El primero es el Shelby Cobra Daytona Coupé, un modelo clave en la historia de las carreras. Diseñado para mejorar la aerodinámica del Cobra original, este coupé introdujo soluciones innovadoras como la cola tipo Kammback. Su desempeño fue contundente: ganó la categoría GT en Le Mans y consolidó a Shelby como un referente en ingeniería aplicada a la competición.
(Shelby GT350 - Wikipedia)
Otro modelo fundamental, publica Jalopnick.com, es el Shelby GT350, una evolución radical del Ford Mustang. Shelby transformó este muscle car en una máquina de alto rendimiento, reduciendo peso y mejorando su comportamiento dinámico. Su versión incluso llegó a ofrecerse como auto de alquiler en una inédita colaboración con Hertz, lo que reforzó su estatus de leyenda.
(Shelby Cobra 427 Super Snake - Barrett Jackson)

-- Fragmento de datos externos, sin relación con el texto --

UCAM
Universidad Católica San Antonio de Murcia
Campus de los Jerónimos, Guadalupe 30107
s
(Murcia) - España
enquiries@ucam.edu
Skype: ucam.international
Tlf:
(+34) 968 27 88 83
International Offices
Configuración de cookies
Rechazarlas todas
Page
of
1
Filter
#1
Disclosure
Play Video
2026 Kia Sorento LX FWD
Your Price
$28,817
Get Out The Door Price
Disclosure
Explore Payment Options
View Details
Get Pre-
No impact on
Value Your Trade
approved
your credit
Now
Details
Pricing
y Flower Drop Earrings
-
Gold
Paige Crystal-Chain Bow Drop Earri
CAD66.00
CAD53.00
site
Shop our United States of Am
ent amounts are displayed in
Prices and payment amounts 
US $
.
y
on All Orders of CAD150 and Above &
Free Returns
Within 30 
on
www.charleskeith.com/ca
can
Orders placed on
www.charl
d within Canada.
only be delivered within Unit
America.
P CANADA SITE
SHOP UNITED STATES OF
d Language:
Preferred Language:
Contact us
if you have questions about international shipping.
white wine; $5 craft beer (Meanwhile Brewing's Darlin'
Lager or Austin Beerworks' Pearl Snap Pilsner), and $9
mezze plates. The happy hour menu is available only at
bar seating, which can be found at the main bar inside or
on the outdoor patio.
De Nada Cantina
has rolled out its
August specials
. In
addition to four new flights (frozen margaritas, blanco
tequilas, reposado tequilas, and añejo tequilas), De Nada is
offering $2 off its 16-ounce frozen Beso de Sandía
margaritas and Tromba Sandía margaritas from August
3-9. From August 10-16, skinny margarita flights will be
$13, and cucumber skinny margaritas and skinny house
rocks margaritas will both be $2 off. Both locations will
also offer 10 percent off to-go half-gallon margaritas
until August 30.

La lista no estaría completa sin el Shelby Cobra 427 Super Snake, probablemente uno de los autos más extremos jamás construidos. Con un motor V8 sobrealimentado que rozaba los 800 caballos de fuerza, este modelo era tan potente como difícil de controlar. Su carácter salvaje lo convirtió en un ícono y en una muestra clara de la filosofía “Goes Like Hell”.
(Ford GT40 Mk II - Barrett Jackson)
En el ámbito de la competición, el Ford GT40 Mk II marcó un antes y un después. Bajo la dirección de Shelby, Ford logró derrotar a Ferrari en las 24 Horas de Le Mans de 1966 con un histórico 1-2-3. Este triunfo no solo fue deportivo, sino también simbólico, consolidando la reputación de Shelby a nivel mundial.
(Dodge Viper RT/10 - Wikipedia)
Finalmente, el Dodge Viper RT/10 refleja la influencia de Shelby incluso décadas después. Aunque no fue su diseñador directo, su rol como consultor se tradujo en un deportivo brutal, con un enorme motor V10 y un enfoque purista que evocaba al Cobra original.
(Dodge Viper RT/10 - Youtube)
Más allá de estos cinco íconos, la trayectoria de Shelby incluye otras creaciones destacadas que también ayudaron a cimentar su legado. Entre ellas figuran el Shelby Serie 1, su único modelo completamente propio; el AC Cobra, punto de partida de su carrera; y variantes extremas como el Shelby Cobra 289.
A estos se suman modelos menos masivos pero igualmente relevantes dentro de su historia, como el Shelby GT500 y versiones especiales desarrolladas a lo largo de los años. En conjunto, todos estos vehículos reflejan una misma idea: llevar el rendimiento al límite sin concesiones, una filosofía que convirtió a Carroll Shelby en una verdadera leyenda del automovilismo.